Tarefa: Dê continuidade ao texto sobre o true crime e seu público feminino, começando logo após a última frase apresentada.

Trecho do documento:
▼

Pesquisa realizada pela Civic Science, empresa de inteligência estadunidense, corrobora a tendência observada no Brasil, apontando que pelo menos 26% das mulheres americanas consomem podcasts de true crime, mais que o dobro de homens.

Outro estudo produzido no Departamento de Psicologia da Universidade de Ilinois mostra que o fenômeno também acontece na literatura e oferece explicações para isso. Uma das possibilidade é que as mulheres estejam interessadas em compreender as motivações dos crimes e táticas para escapar deles, obtendo algum tipo de controle sob a violência a que são alvo.

Filão literário

Após passar por revistas de celebridade e escrever para o público juvenil, a jornalista Patricia Hargreaves aceitou o desafio de revisitar a história do cirurgião Farah Jorge Farah, condenado por matar e esquartejar sua paciente e ex-amante, Maria do Carmo Alves. Da apuração, nasceu o livro o Médico que Virou Monstro, da Máquina Livros, que assim como outras histórias emblemáticas, teve seus direitos adquiridos por uma produtora e deve virar série, nos moldes de Elize Matsunaga, da Netflix.

▲

Informações extraídas:
▼

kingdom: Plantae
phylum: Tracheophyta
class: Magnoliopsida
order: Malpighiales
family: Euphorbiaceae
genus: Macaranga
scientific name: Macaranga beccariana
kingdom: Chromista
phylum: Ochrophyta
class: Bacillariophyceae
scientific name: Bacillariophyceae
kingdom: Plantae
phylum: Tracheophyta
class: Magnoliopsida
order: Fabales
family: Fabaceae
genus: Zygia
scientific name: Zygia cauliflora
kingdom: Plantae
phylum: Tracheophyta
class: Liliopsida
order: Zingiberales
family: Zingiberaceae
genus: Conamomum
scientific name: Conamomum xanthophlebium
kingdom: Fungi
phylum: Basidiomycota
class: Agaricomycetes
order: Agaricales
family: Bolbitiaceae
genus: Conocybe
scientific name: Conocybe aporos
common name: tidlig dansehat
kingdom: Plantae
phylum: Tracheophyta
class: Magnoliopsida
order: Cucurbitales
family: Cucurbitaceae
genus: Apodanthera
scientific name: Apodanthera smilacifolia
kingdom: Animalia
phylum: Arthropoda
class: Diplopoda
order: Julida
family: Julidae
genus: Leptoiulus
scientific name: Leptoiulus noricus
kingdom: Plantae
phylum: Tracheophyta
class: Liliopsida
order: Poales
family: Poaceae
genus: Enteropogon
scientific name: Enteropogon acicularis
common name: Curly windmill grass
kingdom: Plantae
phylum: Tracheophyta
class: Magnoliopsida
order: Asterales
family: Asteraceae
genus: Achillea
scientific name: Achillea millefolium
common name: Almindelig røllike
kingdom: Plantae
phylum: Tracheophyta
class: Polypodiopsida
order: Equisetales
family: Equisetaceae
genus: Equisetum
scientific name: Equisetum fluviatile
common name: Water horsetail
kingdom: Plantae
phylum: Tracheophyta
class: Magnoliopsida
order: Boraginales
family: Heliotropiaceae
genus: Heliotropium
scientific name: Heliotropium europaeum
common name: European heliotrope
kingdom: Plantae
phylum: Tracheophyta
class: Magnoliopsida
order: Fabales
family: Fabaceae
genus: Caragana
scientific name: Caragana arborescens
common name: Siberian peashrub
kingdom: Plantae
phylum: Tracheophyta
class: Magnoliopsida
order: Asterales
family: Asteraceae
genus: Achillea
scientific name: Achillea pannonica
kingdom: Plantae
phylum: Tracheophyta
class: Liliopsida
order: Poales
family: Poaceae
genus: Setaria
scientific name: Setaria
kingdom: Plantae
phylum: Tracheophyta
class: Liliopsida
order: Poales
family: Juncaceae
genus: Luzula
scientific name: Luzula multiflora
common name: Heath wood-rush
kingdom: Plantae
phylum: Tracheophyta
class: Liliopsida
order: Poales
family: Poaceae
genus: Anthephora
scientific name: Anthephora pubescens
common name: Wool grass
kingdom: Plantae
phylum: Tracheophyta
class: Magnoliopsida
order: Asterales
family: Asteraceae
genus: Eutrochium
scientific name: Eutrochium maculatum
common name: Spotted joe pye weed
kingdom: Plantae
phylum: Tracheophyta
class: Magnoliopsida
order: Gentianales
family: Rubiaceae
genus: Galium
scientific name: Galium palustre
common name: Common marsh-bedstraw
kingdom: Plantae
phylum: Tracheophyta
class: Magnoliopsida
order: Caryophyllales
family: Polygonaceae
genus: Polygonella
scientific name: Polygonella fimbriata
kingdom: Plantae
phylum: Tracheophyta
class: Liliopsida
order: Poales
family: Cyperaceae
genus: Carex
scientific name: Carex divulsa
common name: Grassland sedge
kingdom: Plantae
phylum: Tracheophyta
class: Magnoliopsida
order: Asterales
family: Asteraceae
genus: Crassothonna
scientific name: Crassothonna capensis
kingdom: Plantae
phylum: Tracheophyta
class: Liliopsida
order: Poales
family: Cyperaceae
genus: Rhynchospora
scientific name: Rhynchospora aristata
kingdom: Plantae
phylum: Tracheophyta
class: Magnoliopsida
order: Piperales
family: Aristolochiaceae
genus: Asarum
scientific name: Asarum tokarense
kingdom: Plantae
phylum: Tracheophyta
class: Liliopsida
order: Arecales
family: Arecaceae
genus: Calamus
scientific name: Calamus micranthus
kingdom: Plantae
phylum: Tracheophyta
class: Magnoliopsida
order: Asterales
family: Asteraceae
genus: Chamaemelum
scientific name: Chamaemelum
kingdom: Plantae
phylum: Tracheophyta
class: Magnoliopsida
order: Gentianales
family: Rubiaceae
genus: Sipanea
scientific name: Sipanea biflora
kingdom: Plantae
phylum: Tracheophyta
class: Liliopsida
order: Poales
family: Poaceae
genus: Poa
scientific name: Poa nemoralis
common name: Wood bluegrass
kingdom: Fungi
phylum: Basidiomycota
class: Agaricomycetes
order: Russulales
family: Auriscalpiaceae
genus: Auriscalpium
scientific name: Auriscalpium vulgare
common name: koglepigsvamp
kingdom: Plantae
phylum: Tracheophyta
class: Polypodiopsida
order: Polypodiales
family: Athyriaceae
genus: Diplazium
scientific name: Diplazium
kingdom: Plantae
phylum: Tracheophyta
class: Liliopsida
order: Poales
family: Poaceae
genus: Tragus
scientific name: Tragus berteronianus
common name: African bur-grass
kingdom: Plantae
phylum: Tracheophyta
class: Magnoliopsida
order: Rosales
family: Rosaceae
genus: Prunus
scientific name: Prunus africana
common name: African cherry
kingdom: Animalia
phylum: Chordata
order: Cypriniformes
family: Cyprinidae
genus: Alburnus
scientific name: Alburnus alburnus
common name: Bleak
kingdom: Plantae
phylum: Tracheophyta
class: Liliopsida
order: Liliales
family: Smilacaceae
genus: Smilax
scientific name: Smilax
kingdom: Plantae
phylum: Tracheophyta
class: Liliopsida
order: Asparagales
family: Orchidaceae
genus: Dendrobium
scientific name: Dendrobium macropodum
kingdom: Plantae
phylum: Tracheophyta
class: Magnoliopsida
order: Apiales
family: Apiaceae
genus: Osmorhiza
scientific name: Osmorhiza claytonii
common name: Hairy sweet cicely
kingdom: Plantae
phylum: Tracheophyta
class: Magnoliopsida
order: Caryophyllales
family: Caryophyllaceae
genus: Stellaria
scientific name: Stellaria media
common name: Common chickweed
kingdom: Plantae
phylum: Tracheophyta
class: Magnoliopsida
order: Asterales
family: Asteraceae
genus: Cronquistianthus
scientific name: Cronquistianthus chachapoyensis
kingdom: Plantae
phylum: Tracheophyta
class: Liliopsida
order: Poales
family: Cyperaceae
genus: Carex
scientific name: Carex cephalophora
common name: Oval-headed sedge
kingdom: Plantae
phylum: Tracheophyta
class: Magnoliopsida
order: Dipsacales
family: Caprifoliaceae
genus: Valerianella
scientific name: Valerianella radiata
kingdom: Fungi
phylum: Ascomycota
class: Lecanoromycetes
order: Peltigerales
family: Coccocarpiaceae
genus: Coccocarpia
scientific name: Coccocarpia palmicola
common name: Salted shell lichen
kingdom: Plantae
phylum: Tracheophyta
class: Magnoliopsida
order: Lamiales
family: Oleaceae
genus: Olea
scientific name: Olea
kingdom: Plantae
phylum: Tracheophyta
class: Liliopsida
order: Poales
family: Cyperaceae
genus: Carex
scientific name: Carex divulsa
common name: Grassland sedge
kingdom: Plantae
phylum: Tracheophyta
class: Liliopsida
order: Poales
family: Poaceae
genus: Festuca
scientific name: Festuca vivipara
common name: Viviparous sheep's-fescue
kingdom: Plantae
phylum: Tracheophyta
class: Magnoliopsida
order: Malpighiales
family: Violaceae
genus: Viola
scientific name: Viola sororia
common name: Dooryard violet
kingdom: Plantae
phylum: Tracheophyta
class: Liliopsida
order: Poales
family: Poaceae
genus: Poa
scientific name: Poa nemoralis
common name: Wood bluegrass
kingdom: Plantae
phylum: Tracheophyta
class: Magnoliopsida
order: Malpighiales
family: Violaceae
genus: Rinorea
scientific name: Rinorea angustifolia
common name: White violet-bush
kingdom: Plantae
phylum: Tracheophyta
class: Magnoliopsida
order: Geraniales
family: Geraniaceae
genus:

▲

Resposta escrita:
Apesar de uma negociação desse tipo poder alçar Patrícia ao estrelato, a autora diz ter sido atraída ao filão editorial por outros motivos. “O que mais me motiva a escrever sobre esse assunto é que o mundo tem que aprender com casos como esse, entender onde a polícia e a Justiça erraram. Só assim vamos evoluir como civilização.  O caso do Jorge Farah e da Maria do Carmo era uma tragédia anunciada, podia não ter acontecido”, diz.

Ela destaca a importância de discutir os crimes de feminicídio. “No Brasil, durante o Império, era permitido o marido matar a mulher por causa de uma traição, por exemplo. Essa tese foi usada pela defesa de Doca Street no julgamento do assassinato de Ângela Diniz, nos anos 1970:  homicídio passional praticado em legítima defesa da honra com excesso culposo. Hoje, o Código Penal não permite isso, mas muitas vezes a visão da sociedade, sim. Então se a gente não olha pro passado, a gente vai seguir cometendo os mesmos erros”, opina Patrícia. 

Essa visão é compartilhada por Paola Serra, autora de O Caso Henry: Morte Anunciada, também da Máquina Livros. Ela apura a história desde março de 2021, quando o falecimento do menino Henry Borel, de 4 anos, se tornou suspeita. As investigações da polícia, narradas com detalhe por ela na obra, levaram ao indiciamento do ex-casal Monique Medeiros e Jairo Souza dos Santos Júnior, o Dr. Jairinho.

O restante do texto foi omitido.